▸ **Task material**:
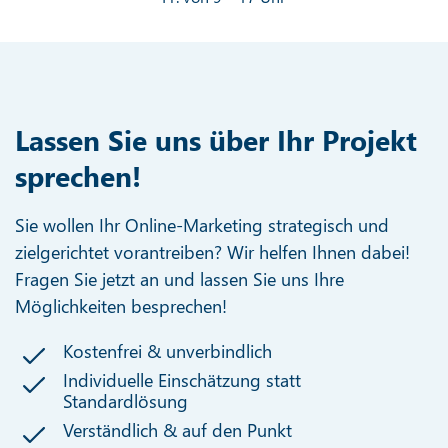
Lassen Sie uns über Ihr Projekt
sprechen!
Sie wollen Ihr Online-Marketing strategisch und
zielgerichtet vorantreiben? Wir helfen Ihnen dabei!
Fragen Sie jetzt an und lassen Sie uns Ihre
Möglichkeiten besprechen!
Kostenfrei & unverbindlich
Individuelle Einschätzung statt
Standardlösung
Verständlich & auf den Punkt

* * *

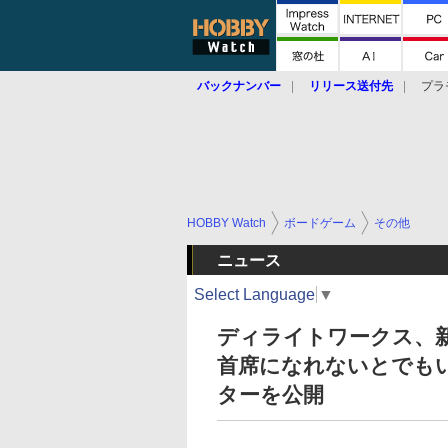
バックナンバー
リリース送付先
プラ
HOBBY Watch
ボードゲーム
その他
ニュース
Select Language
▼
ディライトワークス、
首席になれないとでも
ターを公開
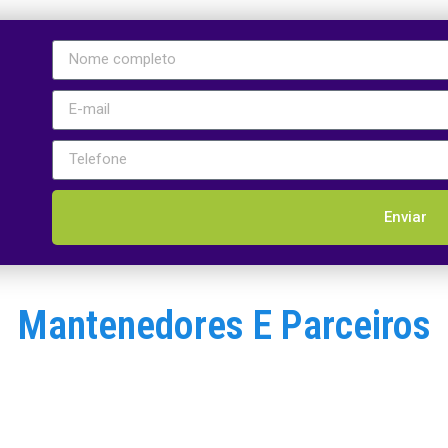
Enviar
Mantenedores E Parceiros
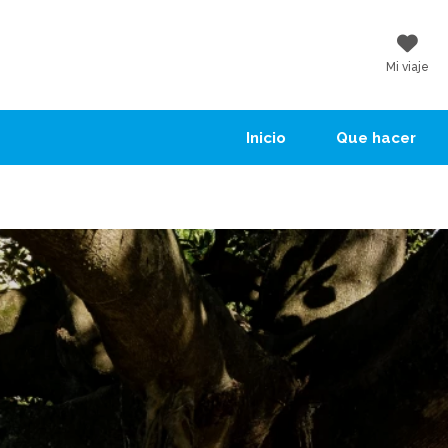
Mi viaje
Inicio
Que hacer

▸ **Exercise objective**:
In the entries above, the lines from the one bearing "Lassen Sie uns über Ihr Projekt" up to and including the one bearing "Verständlich & auf den Punkt" should be transcribed exactly; no other line is wanted.

▸ **Solution below**:
Lassen Sie uns über Ihr Projekt
sprechen!
Sie wollen Ihr Online-Marketing strategisch und
zielgerichtet vorantreiben? Wir helfen Ihnen dabei!
Fragen Sie jetzt an und lassen Sie uns Ihre
Möglichkeiten besprechen!
Kostenfrei & unverbindlich
Individuelle Einschätzung statt
Standardlösung
Verständlich & auf den Punkt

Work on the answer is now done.